En parcourant les sentiers jalonnés de panneaux d’interprétation qui sillonnent ce grand périmètre ouvert sur la mer, le visiteur comprend facilement pourquoi les militaires ont construit un fort à cet endroit. À leur pied, l’eau profonde offrait un port sûr et bien protégé. De la pointe qui enserre le havre, comme une tenaille, ils pouvaient surveiller l’horizon, voir venir l’ennemi et protéger les habitants qui s’établissaient à l’intérieur du havre. En foulant les fondations recouvertes d’herbe du fort Amherst, construit par les Britanniques sur le même emplacement que le fort français, les visiteurs repèrent exactement la position des deux places fortes successives.

Un peu en retrait, un monument signale l’endroit où la majorité des 300 premiers colons venus de France ont construit leurs habitations en 1720. Ce monument commémore l’arrivée de Michel Haché-Gallant et de sa femme, Anne Cormier, la même année, deux Acadiens venus de Beaubassin, à la frontière des provinces actuelles du Nouveau-Brunswick et de la Nouvelle-Écosse. Quelques dizaines d’autres Acadiens choisissent de s’établir à l’île Saint-Jean à cette époque.
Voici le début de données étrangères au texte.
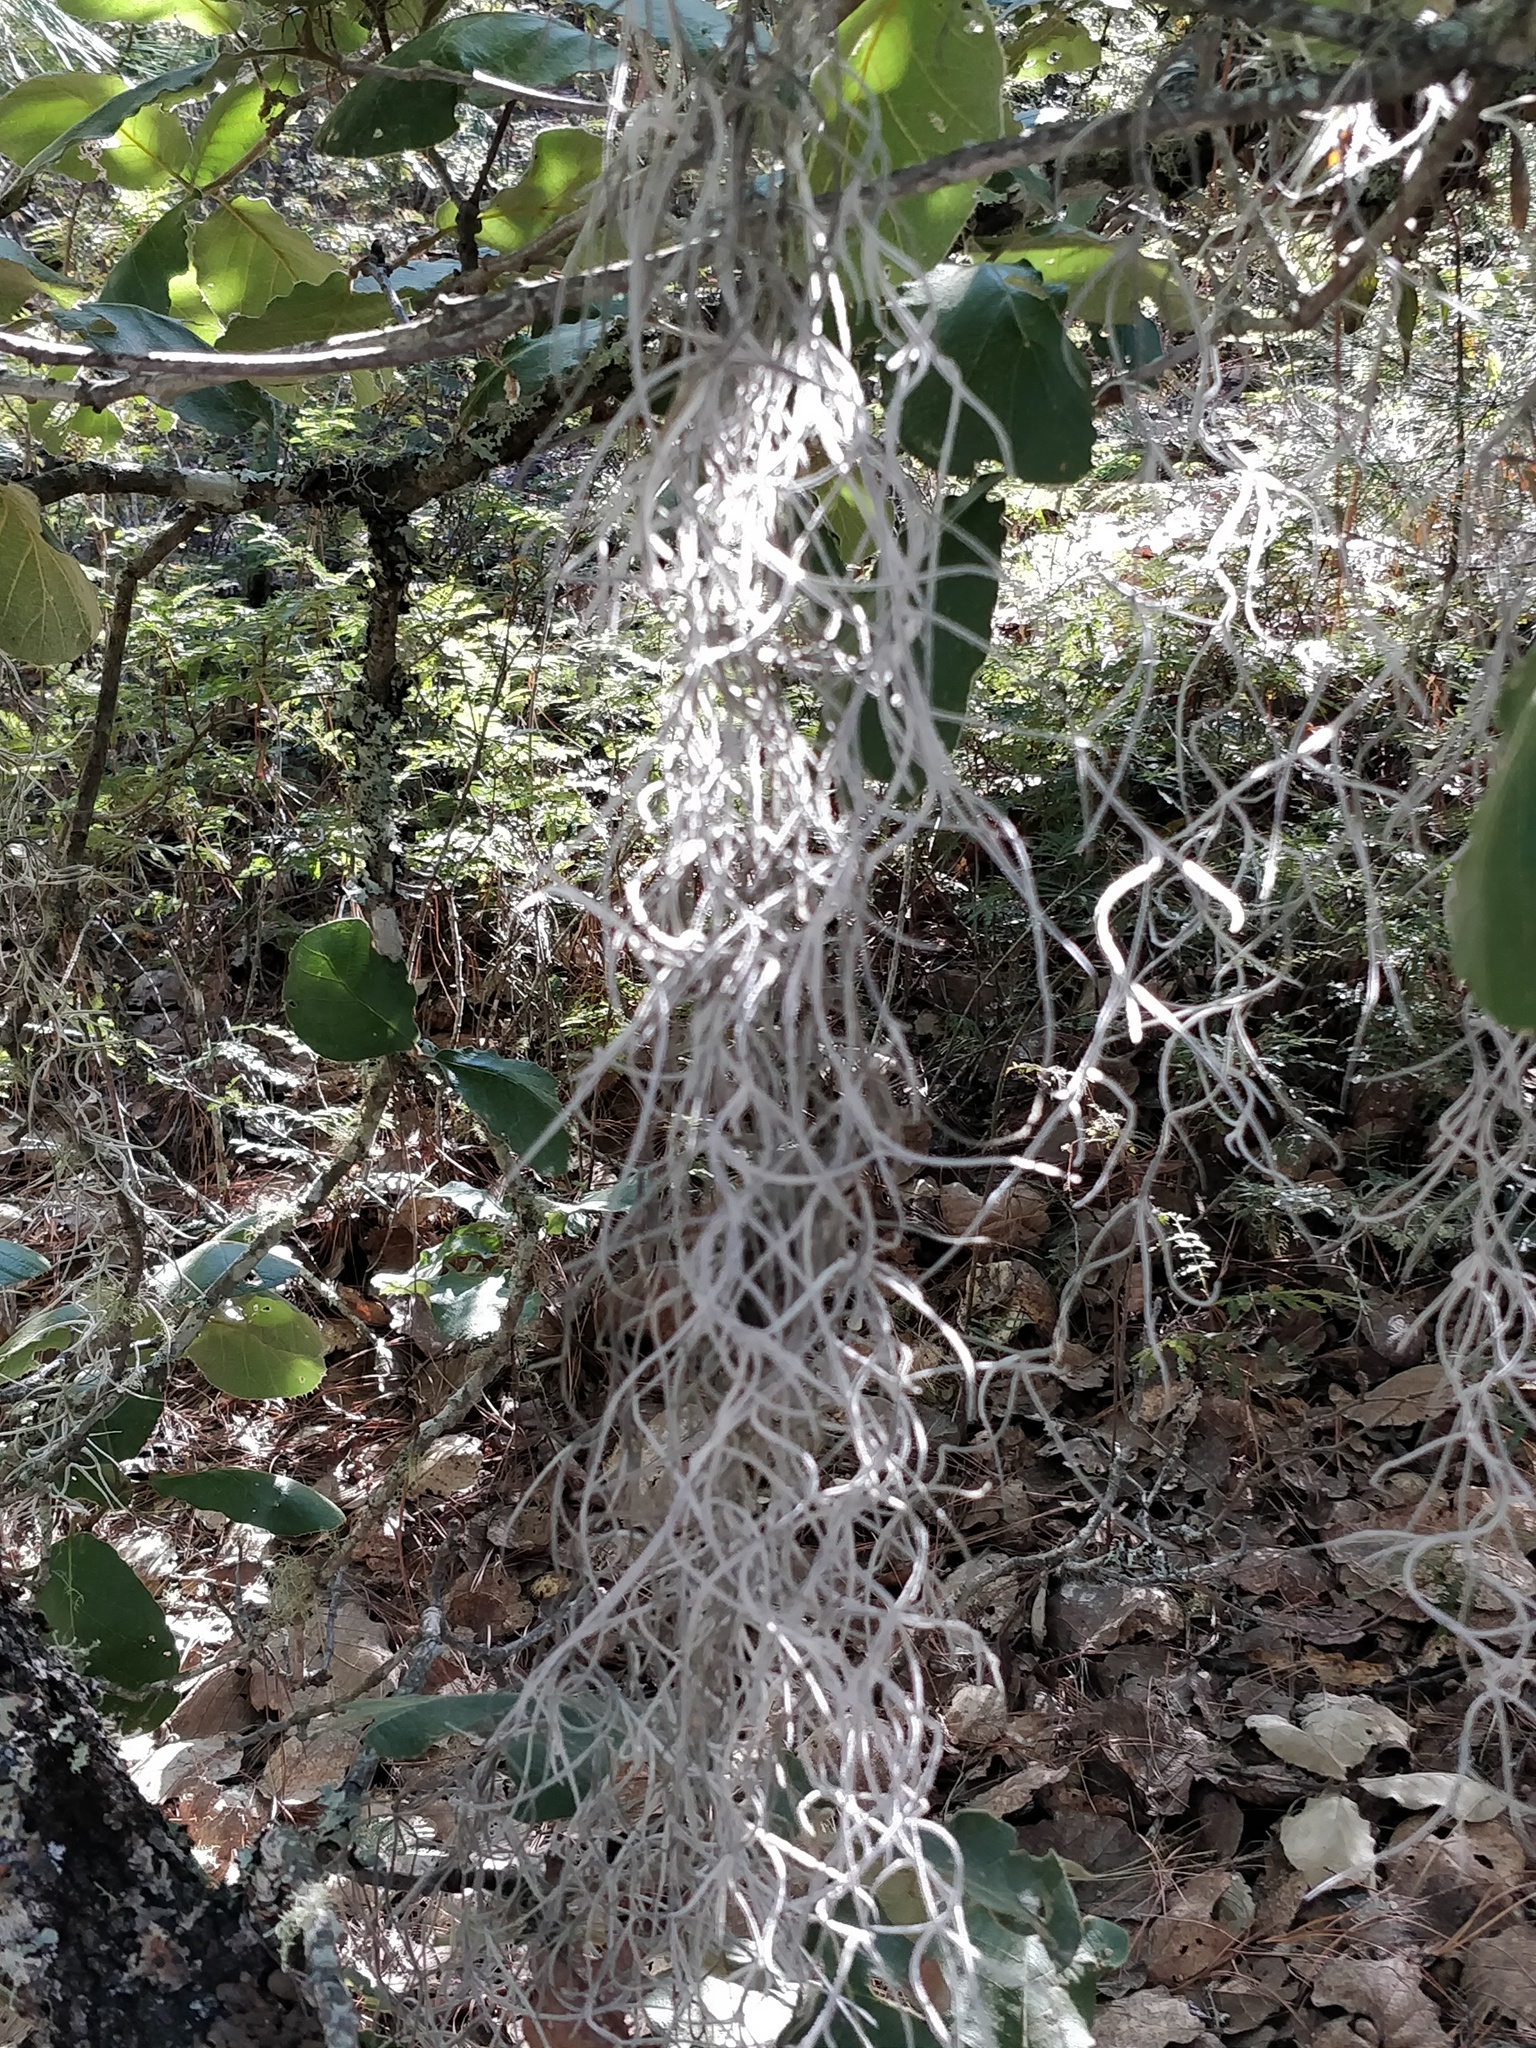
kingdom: Plantae
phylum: Tracheophyta
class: Liliopsida
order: Poales
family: Bromeliaceae
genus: Tillandsia
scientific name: Tillandsia usneoides
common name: Spanish moss
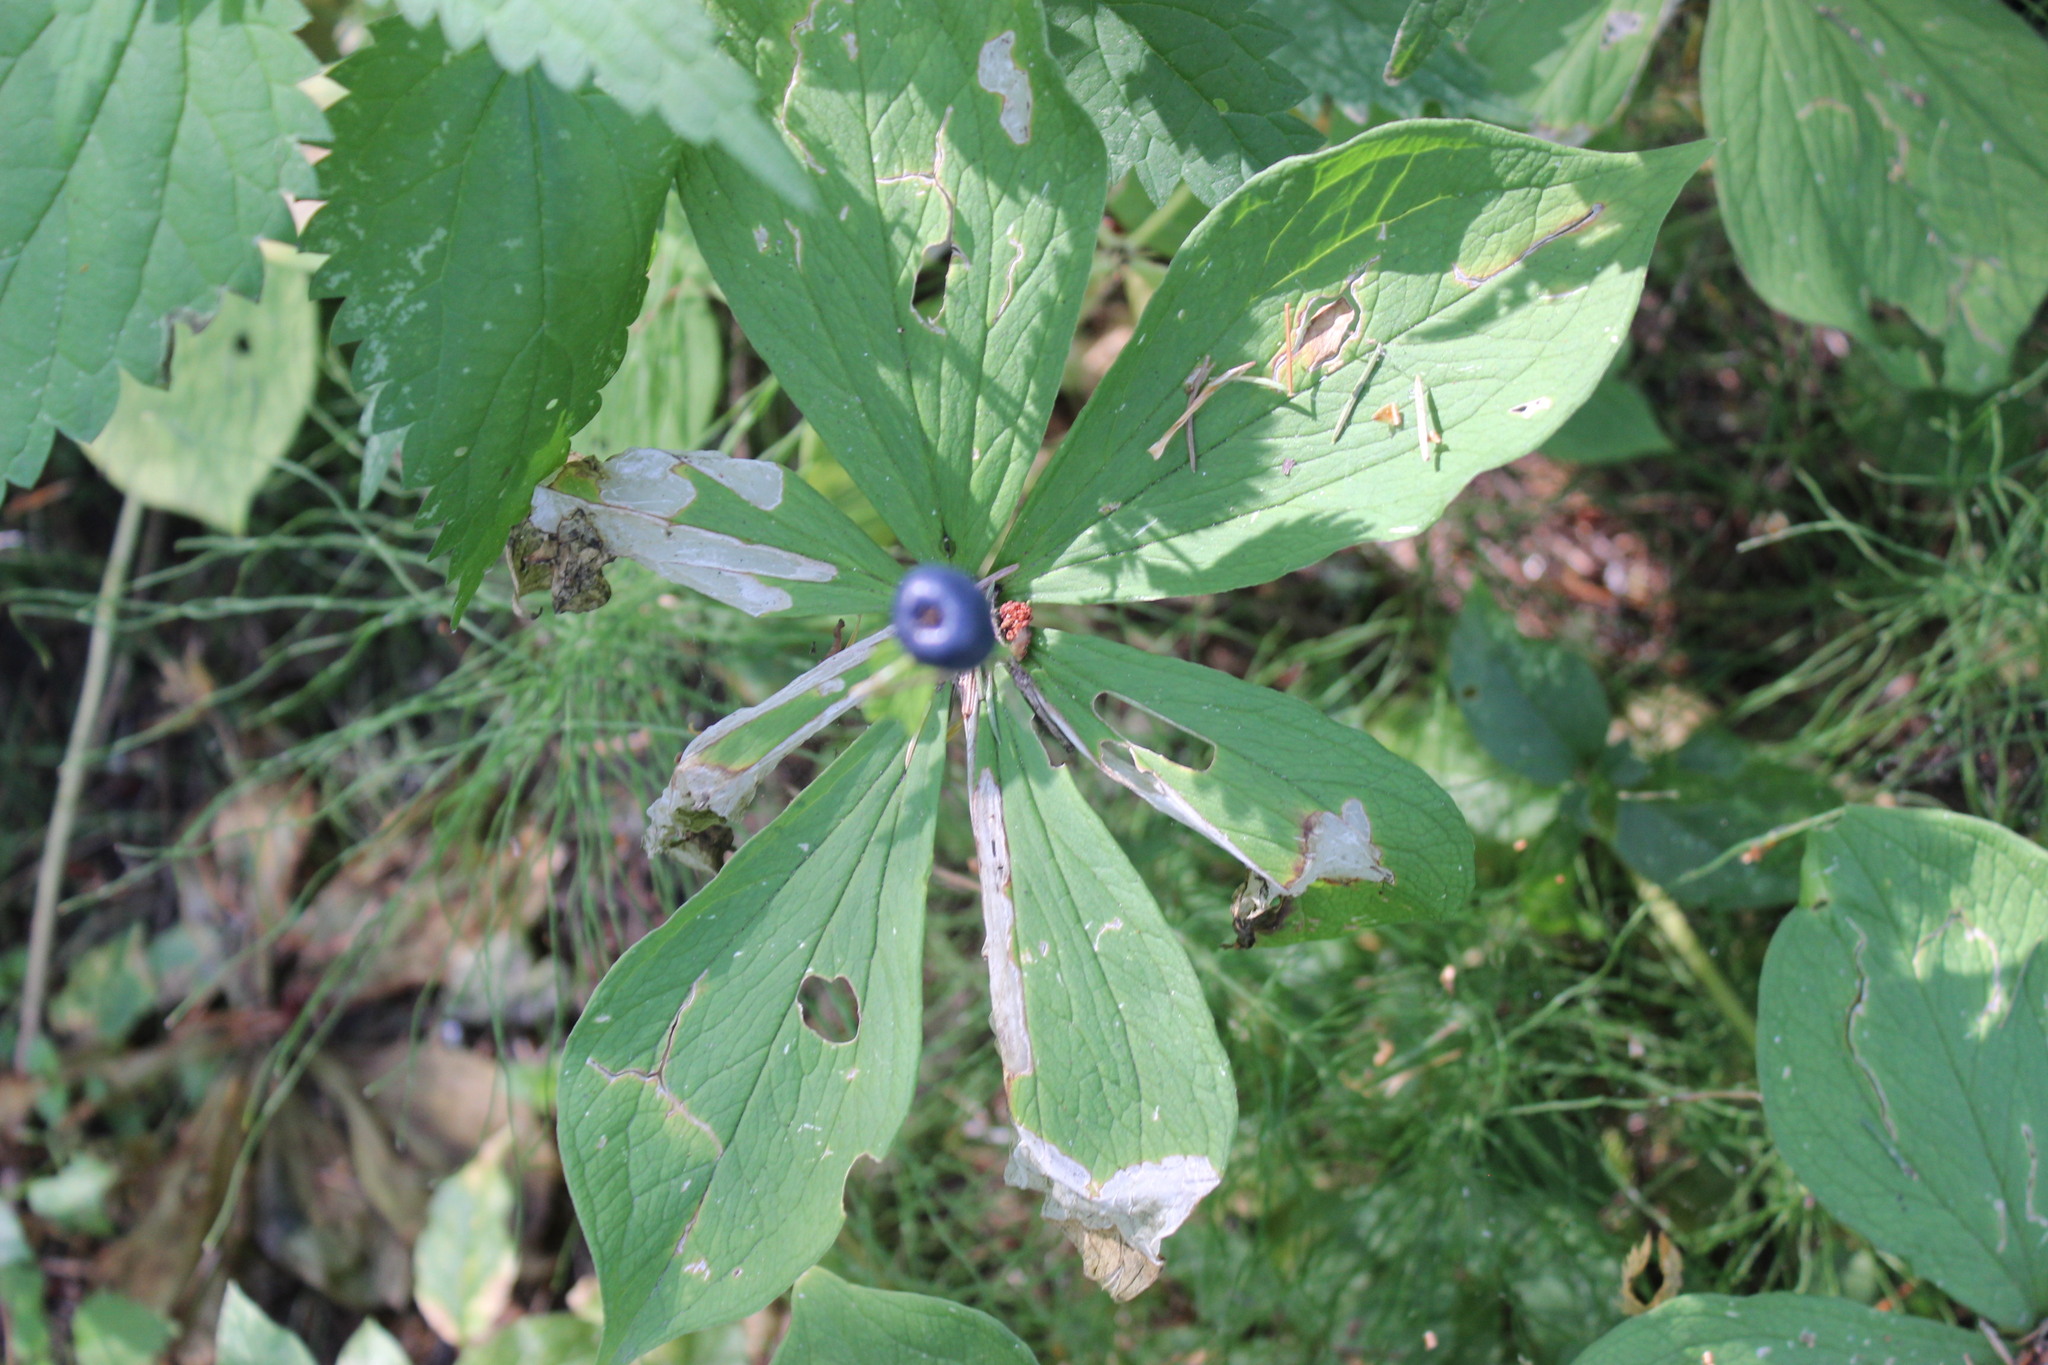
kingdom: Plantae
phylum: Tracheophyta
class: Liliopsida
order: Liliales
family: Melanthiaceae
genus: Paris
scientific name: Paris quadrifolia
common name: Herb-paris
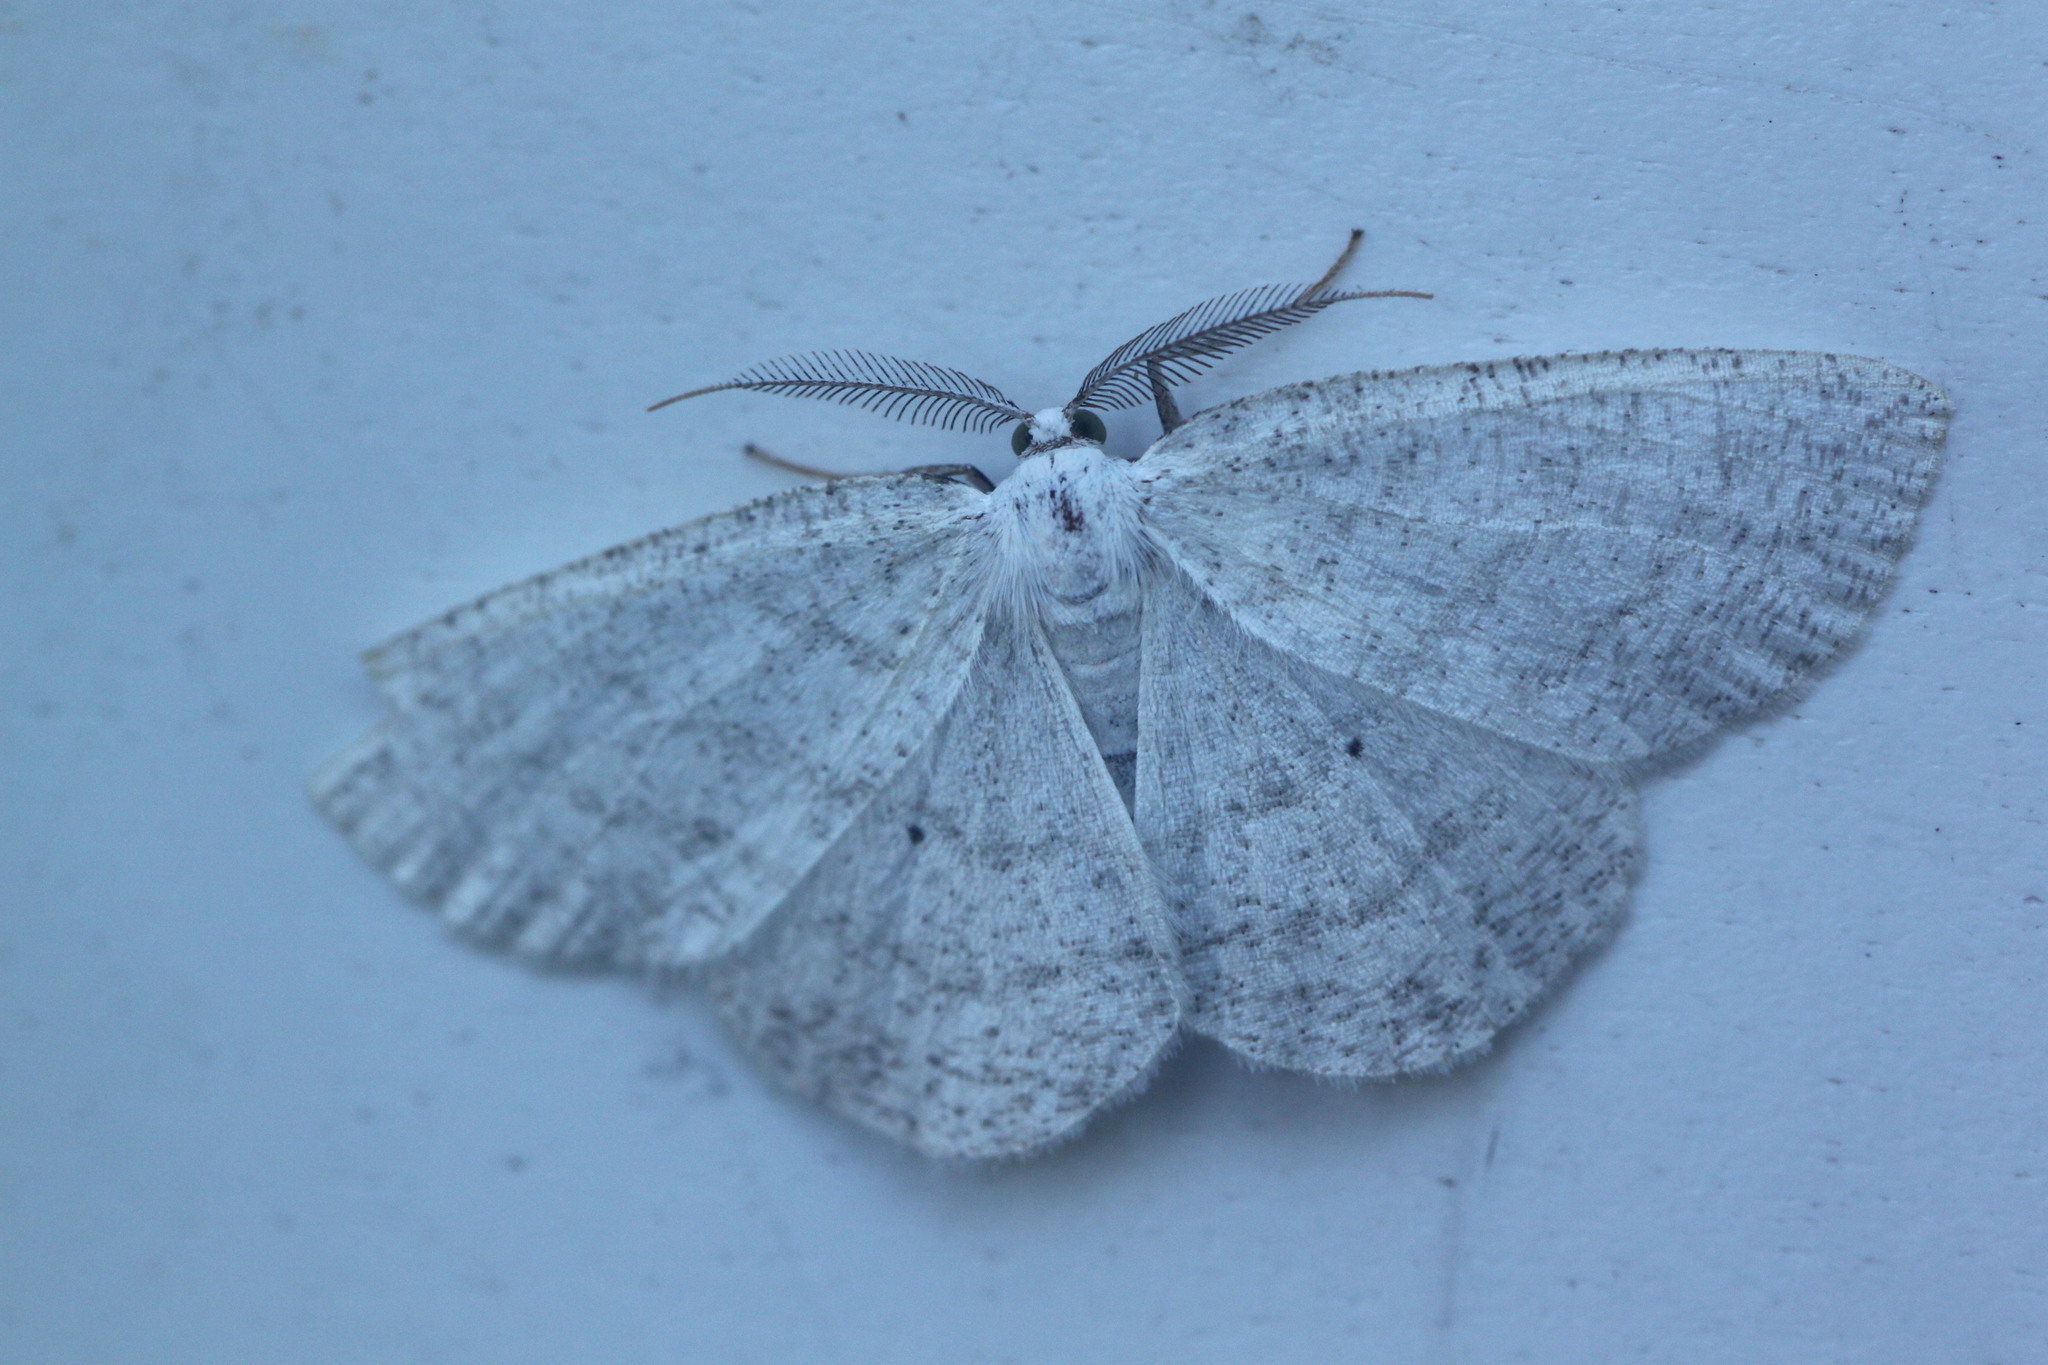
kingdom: Animalia
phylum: Arthropoda
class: Insecta
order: Lepidoptera
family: Geometridae
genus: Cabera
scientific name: Cabera pusaria
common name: Common white wave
Ces militaires, pêcheurs, agriculteurs et marins sont les premiers habitants d’origine européenne à venir vivre sur l’île. Avant eux, seuls les Autochtones de la nation micmaque habitaient Epekwitk, qui signifie « terre bercée par les vagues ».

Une communauté fragile

Ces 300 pionniers français travaillent pour la Compagnie de l’Isle Saint-Jean, propriété du comte de Saint-Pierre, qui a obtenu l’exclusivité de la pêche sur l’île à condition d’y établir une colonie. Mais l’entreprise n’est pas rentable et plusieurs Français regagnent la mère-patrie. Les personnes qui demeurent sur l’île sont en majorité des Acadiens, en plus de quelques Français d’origine.

Cette petite communauté de quelques centaines d’habitants est sous l’autorité du gouverneur qui habite Louisbourg, sur l’île Royale (île du Cap-Breton actuelle). Or, jamais l’objectif initial, qui était d’approvisionner cette ville-forteresse en nourriture, ne sera atteint, car l’agriculture et les pêcheries de l’île Saint-Jean suffisent à peine à nourrir la population locale. La vie est précaire à l’île Saint-Jean.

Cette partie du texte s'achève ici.